■ **REQUIRED ACTION**
Copy the items from the first line through the line containing "This expertise is", both included, putting "doubt" in place of "skepticism" and leaving everything else the same.

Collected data
______________________________

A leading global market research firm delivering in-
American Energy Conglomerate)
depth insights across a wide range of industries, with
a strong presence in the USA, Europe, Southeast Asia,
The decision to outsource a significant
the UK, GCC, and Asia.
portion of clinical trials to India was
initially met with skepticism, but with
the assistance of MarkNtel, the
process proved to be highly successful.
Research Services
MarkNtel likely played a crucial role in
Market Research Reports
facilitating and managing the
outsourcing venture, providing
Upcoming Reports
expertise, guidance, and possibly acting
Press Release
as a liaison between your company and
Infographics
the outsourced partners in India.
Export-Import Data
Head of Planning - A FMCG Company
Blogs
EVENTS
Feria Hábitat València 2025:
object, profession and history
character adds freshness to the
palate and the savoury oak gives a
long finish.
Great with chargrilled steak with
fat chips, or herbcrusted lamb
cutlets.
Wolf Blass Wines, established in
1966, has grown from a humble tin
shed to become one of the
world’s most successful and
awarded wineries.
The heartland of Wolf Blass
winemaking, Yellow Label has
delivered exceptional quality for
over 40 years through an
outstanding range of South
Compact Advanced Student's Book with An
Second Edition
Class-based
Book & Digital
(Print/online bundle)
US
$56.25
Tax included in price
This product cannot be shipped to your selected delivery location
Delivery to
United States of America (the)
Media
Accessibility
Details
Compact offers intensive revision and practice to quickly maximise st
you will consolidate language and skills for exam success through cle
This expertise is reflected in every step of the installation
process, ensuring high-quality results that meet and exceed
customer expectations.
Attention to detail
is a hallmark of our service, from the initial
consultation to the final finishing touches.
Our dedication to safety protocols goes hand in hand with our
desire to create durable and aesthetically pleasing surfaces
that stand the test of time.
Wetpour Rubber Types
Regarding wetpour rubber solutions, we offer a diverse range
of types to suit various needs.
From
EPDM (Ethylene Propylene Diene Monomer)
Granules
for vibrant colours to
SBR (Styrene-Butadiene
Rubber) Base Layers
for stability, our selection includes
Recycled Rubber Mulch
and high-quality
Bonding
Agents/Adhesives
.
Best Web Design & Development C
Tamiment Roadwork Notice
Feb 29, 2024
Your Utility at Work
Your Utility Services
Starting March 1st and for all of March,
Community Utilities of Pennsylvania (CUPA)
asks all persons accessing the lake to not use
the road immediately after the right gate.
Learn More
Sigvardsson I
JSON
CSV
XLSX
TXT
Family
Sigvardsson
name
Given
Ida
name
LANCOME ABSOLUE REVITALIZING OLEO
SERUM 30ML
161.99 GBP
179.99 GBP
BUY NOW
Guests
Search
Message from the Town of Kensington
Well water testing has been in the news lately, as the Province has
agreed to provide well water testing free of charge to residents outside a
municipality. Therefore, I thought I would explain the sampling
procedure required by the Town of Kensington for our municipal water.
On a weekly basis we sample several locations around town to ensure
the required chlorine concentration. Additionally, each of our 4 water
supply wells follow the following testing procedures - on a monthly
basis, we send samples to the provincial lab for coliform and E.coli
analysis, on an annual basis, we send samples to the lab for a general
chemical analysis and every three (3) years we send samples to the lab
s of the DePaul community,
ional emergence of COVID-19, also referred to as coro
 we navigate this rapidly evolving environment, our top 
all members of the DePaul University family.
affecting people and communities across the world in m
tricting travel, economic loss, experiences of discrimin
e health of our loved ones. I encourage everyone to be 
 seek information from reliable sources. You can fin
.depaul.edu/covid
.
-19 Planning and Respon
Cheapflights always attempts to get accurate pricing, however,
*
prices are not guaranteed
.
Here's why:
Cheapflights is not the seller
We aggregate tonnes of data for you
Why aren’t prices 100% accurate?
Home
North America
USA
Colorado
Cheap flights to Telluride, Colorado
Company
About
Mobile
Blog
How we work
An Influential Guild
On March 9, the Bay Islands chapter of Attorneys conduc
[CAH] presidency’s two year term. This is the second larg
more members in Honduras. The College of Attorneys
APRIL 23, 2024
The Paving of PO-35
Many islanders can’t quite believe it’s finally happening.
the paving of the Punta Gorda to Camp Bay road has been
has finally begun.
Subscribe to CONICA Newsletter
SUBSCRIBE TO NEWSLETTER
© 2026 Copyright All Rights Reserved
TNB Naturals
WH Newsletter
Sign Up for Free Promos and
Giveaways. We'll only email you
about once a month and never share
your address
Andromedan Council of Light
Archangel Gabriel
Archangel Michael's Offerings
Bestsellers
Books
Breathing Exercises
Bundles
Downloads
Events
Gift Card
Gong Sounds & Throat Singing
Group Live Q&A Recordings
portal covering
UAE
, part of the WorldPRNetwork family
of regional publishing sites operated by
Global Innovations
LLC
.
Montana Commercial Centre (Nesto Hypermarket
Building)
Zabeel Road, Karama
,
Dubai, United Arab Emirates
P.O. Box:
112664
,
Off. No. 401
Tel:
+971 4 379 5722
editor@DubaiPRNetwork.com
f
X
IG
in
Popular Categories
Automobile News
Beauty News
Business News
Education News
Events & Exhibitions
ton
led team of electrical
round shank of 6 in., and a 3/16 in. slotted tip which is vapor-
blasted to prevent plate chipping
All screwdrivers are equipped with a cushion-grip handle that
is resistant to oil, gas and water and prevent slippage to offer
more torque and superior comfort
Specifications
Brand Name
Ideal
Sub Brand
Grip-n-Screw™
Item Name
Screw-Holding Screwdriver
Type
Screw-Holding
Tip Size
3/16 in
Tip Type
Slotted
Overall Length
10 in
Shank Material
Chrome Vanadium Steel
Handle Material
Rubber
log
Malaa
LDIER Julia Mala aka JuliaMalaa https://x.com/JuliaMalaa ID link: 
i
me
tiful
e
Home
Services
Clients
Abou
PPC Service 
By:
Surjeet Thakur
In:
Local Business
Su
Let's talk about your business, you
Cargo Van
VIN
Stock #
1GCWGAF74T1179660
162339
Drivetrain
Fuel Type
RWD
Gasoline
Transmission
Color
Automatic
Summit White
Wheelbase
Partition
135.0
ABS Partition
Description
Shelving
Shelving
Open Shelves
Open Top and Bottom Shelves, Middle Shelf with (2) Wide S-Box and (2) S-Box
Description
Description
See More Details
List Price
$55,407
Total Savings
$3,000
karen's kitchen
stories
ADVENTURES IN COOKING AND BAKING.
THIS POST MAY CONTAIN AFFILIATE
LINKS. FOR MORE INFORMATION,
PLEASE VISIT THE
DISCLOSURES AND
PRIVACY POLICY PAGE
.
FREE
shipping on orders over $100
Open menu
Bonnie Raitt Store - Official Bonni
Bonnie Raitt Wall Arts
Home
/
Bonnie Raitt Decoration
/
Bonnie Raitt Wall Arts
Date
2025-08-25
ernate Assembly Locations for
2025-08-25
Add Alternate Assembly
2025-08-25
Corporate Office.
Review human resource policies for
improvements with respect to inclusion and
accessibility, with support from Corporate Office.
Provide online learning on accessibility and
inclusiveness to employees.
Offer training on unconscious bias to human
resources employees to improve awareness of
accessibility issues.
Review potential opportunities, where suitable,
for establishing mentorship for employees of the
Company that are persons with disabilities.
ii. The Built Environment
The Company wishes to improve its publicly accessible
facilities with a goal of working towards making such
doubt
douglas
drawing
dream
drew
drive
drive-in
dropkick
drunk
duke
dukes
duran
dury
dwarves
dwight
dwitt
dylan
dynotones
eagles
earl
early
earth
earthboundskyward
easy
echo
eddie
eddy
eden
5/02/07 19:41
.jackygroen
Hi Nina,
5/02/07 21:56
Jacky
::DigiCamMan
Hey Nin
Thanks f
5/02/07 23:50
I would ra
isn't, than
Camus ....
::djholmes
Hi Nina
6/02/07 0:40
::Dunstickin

______________________________

■ **RESPONSE TO THIS EXERCISE**
A leading global market research firm delivering in-
American Energy Conglomerate)
depth insights across a wide range of industries, with
a strong presence in the USA, Europe, Southeast Asia,
The decision to outsource a significant
the UK, GCC, and Asia.
portion of clinical trials to India was
initially met with doubt, but with
the assistance of MarkNtel, the
process proved to be highly successful.
Research Services
MarkNtel likely played a crucial role in
Market Research Reports
facilitating and managing the
outsourcing venture, providing
Upcoming Reports
expertise, guidance, and possibly acting
Press Release
as a liaison between your company and
Infographics
the outsourced partners in India.
Export-Import Data
Head of Planning - A FMCG Company
Blogs
EVENTS
Feria Hábitat València 2025:
object, profession and history
character adds freshness to the
palate and the savoury oak gives a
long finish.
Great with chargrilled steak with
fat chips, or herbcrusted lamb
cutlets.
Wolf Blass Wines, established in
1966, has grown from a humble tin
shed to become one of the
world’s most successful and
awarded wineries.
The heartland of Wolf Blass
winemaking, Yellow Label has
delivered exceptional quality for
over 40 years through an
outstanding range of South
Compact Advanced Student's Book with An
Second Edition
Class-based
Book & Digital
(Print/online bundle)
US
$56.25
Tax included in price
This product cannot be shipped to your selected delivery location
Delivery to
United States of America (the)
Media
Accessibility
Details
Compact offers intensive revision and practice to quickly maximise st
you will consolidate language and skills for exam success through cle
This expertise is reflected in every step of the installation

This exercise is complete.